Have you been able to test or ask friends and/or other users if the LATIN SMALL LIGATURE FFI ligarure issue manifests consistently accross all versions of their Acrobat?
Copy link to clipboard
Copied
Indeed, Android supports ligatures much better than current version of windows (1909, did not test 2004 yet) does. In particular it recognises Unicode ligatures as simultaneously one symbol and multiple symbols. So when you press backspace it will delete ffi (ligarture) and recreate ff (not ligarture). This is how it is supposed to work, so that search still works on multi codepoint Unicode and find letters in ligartures.
Obviously, this has nothing to do with URL processing that is a complex beast as well. Again, it is very dangerous that Acrobat processes Unicode incorrectly. I have no friends to test it with and I only use latest Acrobat DC. I have MacOS Catalina, but I only use windows 10 on my macbook, so sorry, but you will have to test it yourself.

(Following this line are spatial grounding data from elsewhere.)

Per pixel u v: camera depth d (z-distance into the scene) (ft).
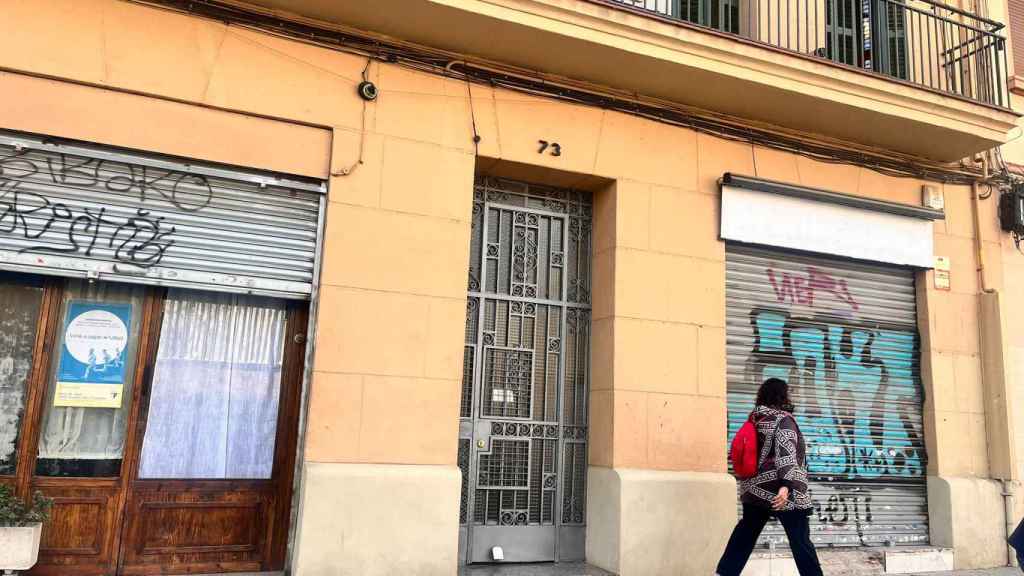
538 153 20.13
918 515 23.90
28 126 16.20
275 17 18.02
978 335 25.27
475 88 19.79
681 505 19.92
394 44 19.06
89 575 16.34
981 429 24.66
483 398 20.01
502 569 19.02
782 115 22.74
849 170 24.22
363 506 17.10
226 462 17.80
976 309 25.43
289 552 17.06
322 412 17.31
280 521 17.88
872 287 24.66
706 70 20.25
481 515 19.56
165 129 17.16
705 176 22.16
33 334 16.84
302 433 17.44
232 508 17.63
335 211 18.10
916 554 22.62
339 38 18.58
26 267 16.17
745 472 17.20
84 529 16.55
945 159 25.44
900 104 22.54
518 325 20.71
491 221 20.89
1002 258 25.98
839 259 24.17
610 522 19.44
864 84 21.88
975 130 23.49
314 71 18.37
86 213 16.71
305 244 18.30
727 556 17.19
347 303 17.88
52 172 16.56
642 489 19.47
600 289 21.16
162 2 17.26
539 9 18.47
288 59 18.19
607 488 19.71
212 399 17.92
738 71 20.57
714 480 20.49
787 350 23.04
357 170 18.40
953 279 25.22
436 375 18.40
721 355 21.49
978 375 25.02
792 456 16.62
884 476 23.63
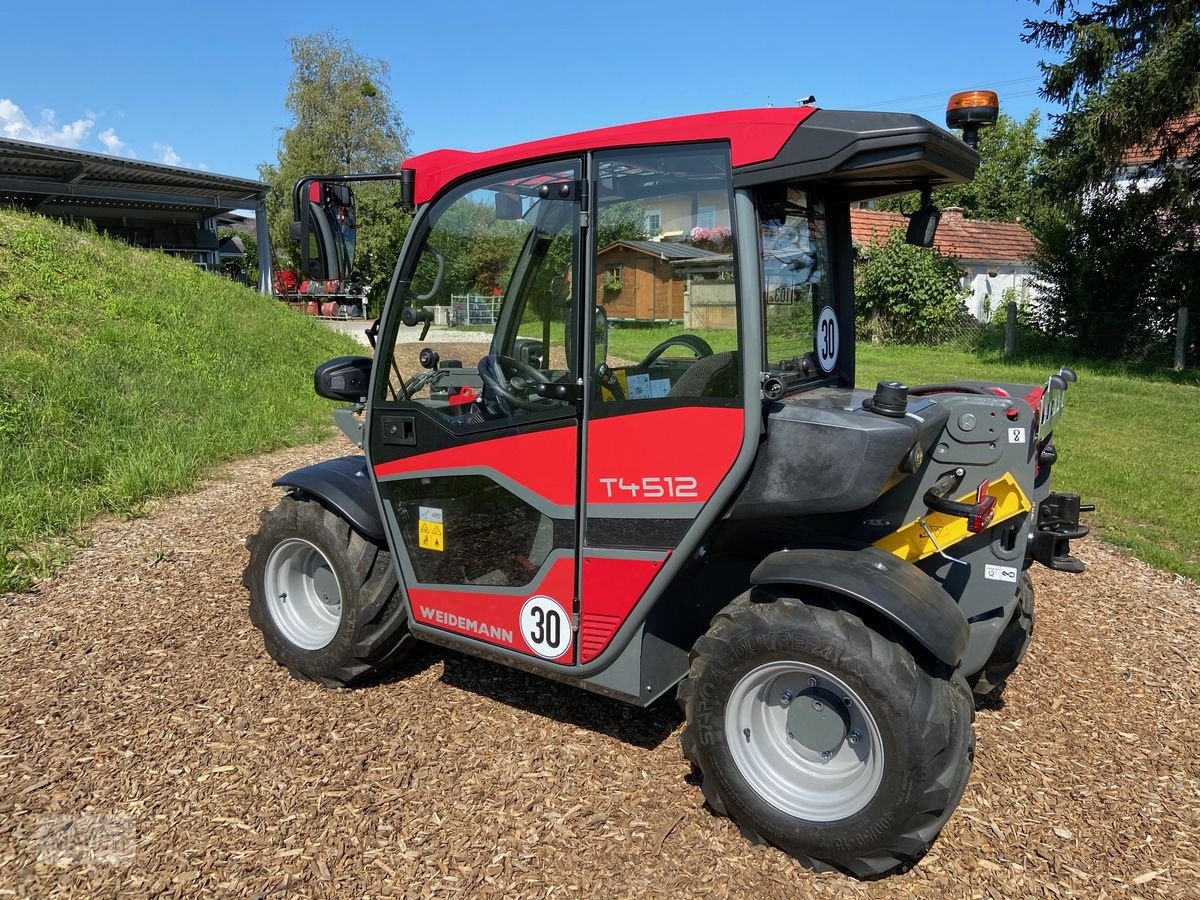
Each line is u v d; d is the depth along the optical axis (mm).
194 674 3918
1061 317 17312
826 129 2479
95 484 6473
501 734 3432
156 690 3766
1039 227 18453
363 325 23500
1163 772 3248
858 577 2580
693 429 2703
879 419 2586
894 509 3135
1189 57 13914
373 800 2990
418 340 3318
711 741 2775
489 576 3275
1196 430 10070
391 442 3438
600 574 2945
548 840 2791
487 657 3336
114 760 3219
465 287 3191
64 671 3926
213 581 5023
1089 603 4949
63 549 5422
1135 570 5539
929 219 3203
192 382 9102
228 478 7223
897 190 3205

I will ALSO POINT OUT that it is craziness that you use Acrobat for Android codebase that is different from Acrobat for Catalina (64 bit, hehe, so different) and windows 10.
Copy link to clipboard
Copied
So, I used an online Unicode converter and I noticed that when you convert this ffi Unicode text character (LATIN SMALL LIGATURE) you'll get ufb03 which codebase belongs to UTF-16, not UTF-8.
UTF-8 codebase, on the other hand, returns efac83 and this ffi as UTF-8 text.

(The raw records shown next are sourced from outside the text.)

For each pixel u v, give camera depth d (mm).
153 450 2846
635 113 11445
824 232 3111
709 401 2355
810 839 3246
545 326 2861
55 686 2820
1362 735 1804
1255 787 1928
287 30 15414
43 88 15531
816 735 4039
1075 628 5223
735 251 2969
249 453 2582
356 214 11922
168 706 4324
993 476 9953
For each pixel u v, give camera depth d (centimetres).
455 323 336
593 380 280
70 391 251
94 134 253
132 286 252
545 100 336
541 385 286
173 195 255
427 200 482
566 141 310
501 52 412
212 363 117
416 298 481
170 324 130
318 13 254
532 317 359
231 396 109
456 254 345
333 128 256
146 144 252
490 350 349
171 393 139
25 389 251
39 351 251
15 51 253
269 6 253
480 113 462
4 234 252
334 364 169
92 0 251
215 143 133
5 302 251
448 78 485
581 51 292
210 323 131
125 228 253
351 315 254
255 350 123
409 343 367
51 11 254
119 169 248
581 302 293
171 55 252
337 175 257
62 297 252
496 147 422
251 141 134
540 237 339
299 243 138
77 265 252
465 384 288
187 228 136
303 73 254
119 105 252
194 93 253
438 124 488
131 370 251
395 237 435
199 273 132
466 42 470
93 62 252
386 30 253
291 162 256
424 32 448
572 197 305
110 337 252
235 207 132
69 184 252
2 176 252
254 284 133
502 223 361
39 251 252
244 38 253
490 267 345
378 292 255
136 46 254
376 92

This is weird because the UTF-8 specification should be backward compatible which also performs recognition with both Free Type and Open Type fonts.
My guess is that the encoding/decoding problem happens when UTF-8 is used and for some reason it becomes unmappable.
In my humble opinion, I think that this may explain why it gives the impression that when you use Acrobat Reader in Android OS (and other platforms) it seems to work OK because they're not using UTF-8. They're using UTF-16 instead.
To work around this in MS Windows try this:
A popup will open next.
See slide:
Usually you change the "Change the system locale" setting if your non Unicode programs are set in a different language that doesn't support Unicode, but Adobe Acrobat supports Unicode in various many languages.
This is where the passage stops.